The packing is needed here, because otherwise four bytes of padding will be added to put the data field onto an 8-byte alignment boundary. Removing the packing is not acceptable, because memory layout must be exactly the same as the C representation.
(My ultimate goal is to provide bindings for MIDIPacketList from Apple Core Audio which allow for the creation of MIDIPacketList objects in Rust code which can be passed via FFI to the Core Audio frameworks.)
While grappling with your suggestions, I happened upon what may be an alternative approach which deals with the compiler issue at the heart of this (for my purposes):
This approach occurred to me because of this part of the compiler error message which we get when we run the original playground example:
= note: the last field of a packed struct may only have a dynamically sized type if it does not need drop to be run
I believe this will work for all cases where the DST array type doesn't need a dedicated drop. It should work for the u64 array in the simplified example code, and should work for my actual problem as well because the MIDIPacket struct in Core Audio contains only values (no pointers). The drop for the outer container (PackedFlexArray in the sample code) should free the single allocation which holds everything including the flexible array.

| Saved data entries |

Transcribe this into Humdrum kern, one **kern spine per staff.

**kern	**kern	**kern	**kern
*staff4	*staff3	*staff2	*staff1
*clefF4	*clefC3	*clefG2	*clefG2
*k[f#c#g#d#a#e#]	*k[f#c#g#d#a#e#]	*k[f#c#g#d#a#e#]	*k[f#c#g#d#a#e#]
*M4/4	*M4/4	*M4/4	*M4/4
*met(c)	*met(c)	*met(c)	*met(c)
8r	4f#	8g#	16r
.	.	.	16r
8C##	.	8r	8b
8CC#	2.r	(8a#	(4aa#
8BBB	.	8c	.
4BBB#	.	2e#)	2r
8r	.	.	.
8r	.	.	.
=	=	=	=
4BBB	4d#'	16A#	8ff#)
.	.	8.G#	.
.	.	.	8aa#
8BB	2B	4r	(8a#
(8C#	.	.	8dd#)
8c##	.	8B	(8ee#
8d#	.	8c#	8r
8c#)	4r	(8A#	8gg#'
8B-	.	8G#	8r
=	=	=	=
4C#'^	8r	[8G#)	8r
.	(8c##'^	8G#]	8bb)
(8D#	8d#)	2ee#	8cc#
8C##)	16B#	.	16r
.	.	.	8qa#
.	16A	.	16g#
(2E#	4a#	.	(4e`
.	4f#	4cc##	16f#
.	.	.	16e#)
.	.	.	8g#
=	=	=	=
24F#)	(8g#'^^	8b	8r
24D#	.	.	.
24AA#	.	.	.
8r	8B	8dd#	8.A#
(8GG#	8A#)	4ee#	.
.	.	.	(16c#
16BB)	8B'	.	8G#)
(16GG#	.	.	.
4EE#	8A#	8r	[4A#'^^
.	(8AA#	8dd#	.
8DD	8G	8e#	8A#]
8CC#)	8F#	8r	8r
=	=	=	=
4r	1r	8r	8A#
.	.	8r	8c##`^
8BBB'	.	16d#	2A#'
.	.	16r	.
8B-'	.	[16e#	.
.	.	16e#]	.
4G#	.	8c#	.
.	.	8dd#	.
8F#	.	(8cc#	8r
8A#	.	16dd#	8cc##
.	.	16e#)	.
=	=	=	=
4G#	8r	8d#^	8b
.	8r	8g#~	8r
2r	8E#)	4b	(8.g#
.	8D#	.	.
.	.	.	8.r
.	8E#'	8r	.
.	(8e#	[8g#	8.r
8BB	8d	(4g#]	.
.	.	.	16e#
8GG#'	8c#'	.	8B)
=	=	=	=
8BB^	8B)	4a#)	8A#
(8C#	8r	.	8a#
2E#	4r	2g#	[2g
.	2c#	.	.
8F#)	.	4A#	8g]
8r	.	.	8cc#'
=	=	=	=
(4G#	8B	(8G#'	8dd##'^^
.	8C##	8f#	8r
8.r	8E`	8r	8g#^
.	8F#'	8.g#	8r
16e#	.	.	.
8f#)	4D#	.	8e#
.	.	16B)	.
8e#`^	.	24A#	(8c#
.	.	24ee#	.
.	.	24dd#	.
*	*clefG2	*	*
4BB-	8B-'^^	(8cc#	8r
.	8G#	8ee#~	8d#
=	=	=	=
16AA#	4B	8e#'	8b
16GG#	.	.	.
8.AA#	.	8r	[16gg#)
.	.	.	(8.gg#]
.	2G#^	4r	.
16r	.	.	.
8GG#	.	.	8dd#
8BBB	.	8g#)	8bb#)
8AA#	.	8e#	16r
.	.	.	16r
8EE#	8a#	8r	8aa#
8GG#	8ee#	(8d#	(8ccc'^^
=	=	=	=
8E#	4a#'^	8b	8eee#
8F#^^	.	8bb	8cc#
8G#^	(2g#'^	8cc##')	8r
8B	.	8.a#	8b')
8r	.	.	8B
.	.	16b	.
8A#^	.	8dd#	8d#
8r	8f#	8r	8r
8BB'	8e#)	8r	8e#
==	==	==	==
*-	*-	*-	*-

| How to complete this task |
Please continue the post about packing a Rust struct with a flexible array member, starting right after its final sentence.

| Response box |
Is this a good enough suggestion that I should mention it in the Github issue?
Even though I hope that I have a possible alternative solution I wanted to respond to alice's original suggestions:
With the LowAlignU64 type, we also need to convert between the raw byte slices and u64 slices, allowing the user to perform reads and writes via a u64 API. I had a look at the source code for the byte_slice_cast crate and fiddled around long enough to satisfy myself that I'd get it eventually.
If I understand this suggestion correctly, it limits us to a Box type because without DSTs, there's no way for the compiler to know the static allocation size and allocate on the stack.
I'd then have to do some raw pointer math after extracting from the box type. This feels very much in the spirit of C, but presumably I'd eventually figure out how to make it work in unsafe Rust.
As for the point about Box, whether that suggestion makes sense depends on your use-case. For example, if the array is created by C and you're given a pointer, then it works no matter where C stores it. If you need to create them from Rust, then it's a different story.